Аспирантка тем временем спешила к нему на собеседование, быстро шагая от метро, и тоже поглядывая на часы, только не в компьютере, а на руке. Внешность её была проста, тысячи таких девушек ходит по улицам столицы, с открытым, правильным лицом, высокой, правильной фигурой; только у Любы Несницкой – так звали аспирантку – эта простота подкреплялась ещё длинной светло-русой косой, туго заплетённой и болтавшейся ниже спины в такт торопливых шагов. Любе Несницкой скоро исполнится двадцать три года, она уже закончила университет и сделала свой выбор – связать с ним судьбу профессорской стезёй.
Она прибавила шагу: потом, после встречи ей предстояло сделать массу дел, кое-кому позвонить и в довершение успеть на электричку, ибо сейчас был месяц август, и она жила с родителями на даче почти в часе езды от Окружной дороги.
Она вбежала в преподавательскую, не сбавляя скорости; так что Подлинник, повернувшийся к ней на вращающемся табурете, увидел её запыхавшуюся, румяную, ещё летящую по инерции и изрёк непреднамеренно бархатным полубасом:
– Да вы присядьте, барышня, – усадил её рядом и стал показывать картинки на мониторе.
Когда она отдышалась, перешёл к делу:
– Ну-с, давайте ваши материалы. Хотите чаю? У нас это запросто.
Через минуту шумел электрический чайник. Пакетики чая в пластмассовых стаканчиках были залиты кипятком, а рядом с компьютером появилась пачка рафинада.
– Пойдёмте, – Подлинник опустил по три куска в стакан и взял их в руки, – посидим в нашем кожаном салоне.
В холле второго этажа стояли кожаные диваны и кресла сталинских времён и круглый массивный стол той же эпохи, а из окна был вид на пол Москвы. Сели, Подлинник закурил сигарету.
– Курите? – предложил ей.
Она мотнула головой.
– Ну, что ж, – убрал он пачку, – расскажите, Любовь… мм-да, интересное имя. Любовь, ох-хо.., как вы выщли на эту тему?
Несницкая начала говорить и к удивлению своему говорила легко, не запинаясь, без обычного своего первоначального стеснения, и мысли вдруг откуда-то брались яблоком на голову.
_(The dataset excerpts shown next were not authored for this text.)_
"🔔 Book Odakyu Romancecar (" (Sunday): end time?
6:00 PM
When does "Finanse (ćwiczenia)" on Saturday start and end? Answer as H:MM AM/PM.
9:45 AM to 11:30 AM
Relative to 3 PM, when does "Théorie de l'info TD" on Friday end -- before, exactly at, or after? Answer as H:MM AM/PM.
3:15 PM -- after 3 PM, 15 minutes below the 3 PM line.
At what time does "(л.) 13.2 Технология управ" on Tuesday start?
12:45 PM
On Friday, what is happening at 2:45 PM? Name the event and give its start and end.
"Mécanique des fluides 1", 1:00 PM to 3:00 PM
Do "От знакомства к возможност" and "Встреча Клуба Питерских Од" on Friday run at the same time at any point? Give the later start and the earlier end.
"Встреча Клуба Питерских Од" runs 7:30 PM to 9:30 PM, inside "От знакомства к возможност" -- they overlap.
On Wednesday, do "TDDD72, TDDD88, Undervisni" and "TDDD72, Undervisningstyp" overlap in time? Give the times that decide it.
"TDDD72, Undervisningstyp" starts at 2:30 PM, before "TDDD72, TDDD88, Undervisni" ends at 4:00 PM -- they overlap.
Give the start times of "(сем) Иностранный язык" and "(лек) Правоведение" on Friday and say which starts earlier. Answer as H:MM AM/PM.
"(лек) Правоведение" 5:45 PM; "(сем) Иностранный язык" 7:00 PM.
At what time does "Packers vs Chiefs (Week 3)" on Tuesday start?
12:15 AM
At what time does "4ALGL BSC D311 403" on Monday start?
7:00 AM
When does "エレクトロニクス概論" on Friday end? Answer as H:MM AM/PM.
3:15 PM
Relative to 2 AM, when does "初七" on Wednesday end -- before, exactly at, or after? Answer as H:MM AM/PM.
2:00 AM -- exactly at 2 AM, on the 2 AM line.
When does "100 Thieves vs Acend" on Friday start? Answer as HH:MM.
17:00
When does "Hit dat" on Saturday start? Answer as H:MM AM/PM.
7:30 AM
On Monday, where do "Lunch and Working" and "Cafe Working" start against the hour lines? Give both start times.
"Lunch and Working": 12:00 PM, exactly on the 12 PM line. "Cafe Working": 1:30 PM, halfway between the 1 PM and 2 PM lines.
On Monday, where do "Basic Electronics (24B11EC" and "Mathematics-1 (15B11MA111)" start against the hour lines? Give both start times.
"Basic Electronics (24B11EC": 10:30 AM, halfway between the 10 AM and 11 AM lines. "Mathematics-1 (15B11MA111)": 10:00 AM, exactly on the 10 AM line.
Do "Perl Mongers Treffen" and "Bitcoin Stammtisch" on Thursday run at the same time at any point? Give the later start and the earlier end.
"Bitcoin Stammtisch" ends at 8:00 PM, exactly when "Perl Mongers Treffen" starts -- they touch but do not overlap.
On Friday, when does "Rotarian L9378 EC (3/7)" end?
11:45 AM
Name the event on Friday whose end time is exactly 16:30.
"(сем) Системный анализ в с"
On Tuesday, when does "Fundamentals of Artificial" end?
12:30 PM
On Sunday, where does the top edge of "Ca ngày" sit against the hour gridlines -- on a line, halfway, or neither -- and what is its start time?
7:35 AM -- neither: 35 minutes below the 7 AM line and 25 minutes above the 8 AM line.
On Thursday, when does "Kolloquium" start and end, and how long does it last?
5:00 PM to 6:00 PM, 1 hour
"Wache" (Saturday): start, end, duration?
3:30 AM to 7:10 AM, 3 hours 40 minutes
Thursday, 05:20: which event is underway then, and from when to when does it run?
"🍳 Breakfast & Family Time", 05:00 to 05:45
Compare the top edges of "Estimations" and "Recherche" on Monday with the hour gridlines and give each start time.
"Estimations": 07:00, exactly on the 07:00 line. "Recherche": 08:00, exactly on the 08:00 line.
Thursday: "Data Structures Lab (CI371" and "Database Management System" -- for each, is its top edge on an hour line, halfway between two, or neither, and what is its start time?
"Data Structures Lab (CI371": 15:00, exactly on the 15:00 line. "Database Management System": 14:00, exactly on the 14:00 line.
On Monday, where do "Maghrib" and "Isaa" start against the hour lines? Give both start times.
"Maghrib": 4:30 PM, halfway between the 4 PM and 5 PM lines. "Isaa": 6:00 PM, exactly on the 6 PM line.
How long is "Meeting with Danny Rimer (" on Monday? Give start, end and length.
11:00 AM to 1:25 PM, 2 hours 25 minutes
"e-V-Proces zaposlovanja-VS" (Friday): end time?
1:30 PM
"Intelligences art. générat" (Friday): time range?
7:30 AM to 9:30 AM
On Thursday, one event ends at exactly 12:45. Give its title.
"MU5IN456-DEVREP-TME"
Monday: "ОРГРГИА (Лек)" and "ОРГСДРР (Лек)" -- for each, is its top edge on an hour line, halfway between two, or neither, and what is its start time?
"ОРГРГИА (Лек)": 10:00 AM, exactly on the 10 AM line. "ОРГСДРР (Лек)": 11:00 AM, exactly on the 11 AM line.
Подлинник курил, щурил в улыбке глаза, изредка кивал и вставлял слово. Несницкая вдруг поймала себя на том, что слушает не его слова, а голос, и от звука этого голоса все мышцы её расслабляются, оказывается, они были скованы, она вся размягчается, постепенно, как при плавном погружении в тёплую ванну. Смущённо и радостно она улыбается удачной остроте В. Д. – так она его уже окрестила про себя, – он тоже легко смеётся и легко предлагает подбросить до метро на авто или куда ей надо, потому что и ему пора уходить. Несницкая вспоминает про дачу, как это далеко, и говорит, что до метро её больше, чем устроит и отдаёт Подлиннику материалы к теме со всеми своими данными.
Машина не то, чтобы играла большую роль в образе жизни Василия Дмитриевича, а составляла с ним некий конгломерат, служа эдаким суставом между ним и окружающей средой. Излишне упоминать о житейской – общеизвестной – пользе, приносимой коробчонкой о четырёх колёсах в мегаполисе, превосходящем иные карликовые государства в три, четыре, шесть раз с амбициями прямо противоположными их карликовости. Машина была ещё средством ухаживания за прекрасной половиной антропосферы. Согласитесь, открыть даме – она обычно без машины – дверцу перед отбытием, а потом по прибытии, да ещё подать ей руку, чтобы помочь выйти – это уже первый шаг. А сев к Василию Дмитриевичу в салон, она полностью и безраздельно попадала под обаяние его персоны в его маленьком мобильном государстве, пропитанном его запахами и мелодиями отобранных кассет. Пассажиров на борту своего летучего голландца он называл не иначе, как обитателями. И будучи неотъемлимой печёнкой, селезёнкой – это я ниже обосную – машина ещё становилась конструктивным рычагом его сюжетов, а за Подлинником была известна великая литературная страсть, он писал много, писал вдохновенно, о разном, но всегда о главном – о себе. Иначе и быть не может, таков закон писательства, вспомните Флобера: «Мадам Бовари – это я». А почему «его авто» было печёнкой-селезёнкой? Да потому, что если в моторе что-то захрипело или закашляло, он бросал службу, жену, будь хоть она на родильном одре, и бежал к механику. Так бегут в срочную стоматологическую помощь. И автомобиль тогда – не селезёнка, а зуб. Любимый зуб мудрости.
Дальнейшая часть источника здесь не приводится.